Ecologically, the project establishes nine acres of native savanna and 45 acres of Gulf Coast prairie that filter stormwater before slowly releasing it into Buffalo Bayou. Under the direction of the Memorial Park Conservancy, native seeds from local prairie fragments were collected and cultivated over the past four years to be used in the project, making this an extraordinary precedent of urban prairie restoration. Throughout this infrastructure project, the human experience is enriched through carefully presented details about the history and ecology of the site, through newfound vistas across the land, and through meaningful immersive experiences in native Texan ecologies.

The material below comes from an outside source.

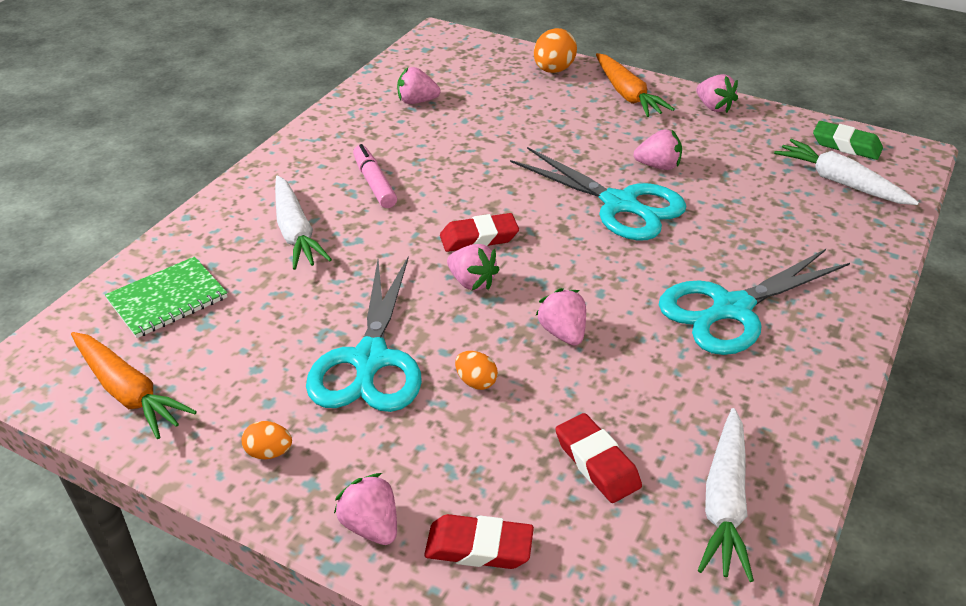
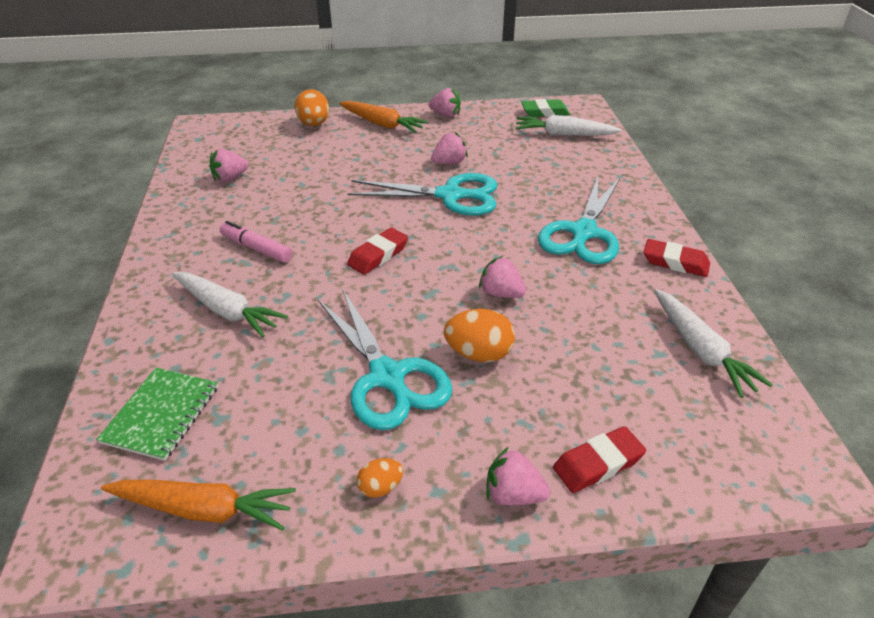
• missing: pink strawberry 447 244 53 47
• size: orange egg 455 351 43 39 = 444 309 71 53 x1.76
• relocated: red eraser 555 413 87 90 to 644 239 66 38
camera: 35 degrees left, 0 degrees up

The potential for this level of positive impact on biodiversity and the human experience lies latent in every major infrastructure engineering project of the day. It is paramount that the landscape and architecture design communities lead the way in rethinking our urban systems. The tools of design are powerful. If they are wisely applied, we can put the “public” back into “public works.”
Thomas Woltz is principal of Nelson Byrd Woltz Landscape Architects.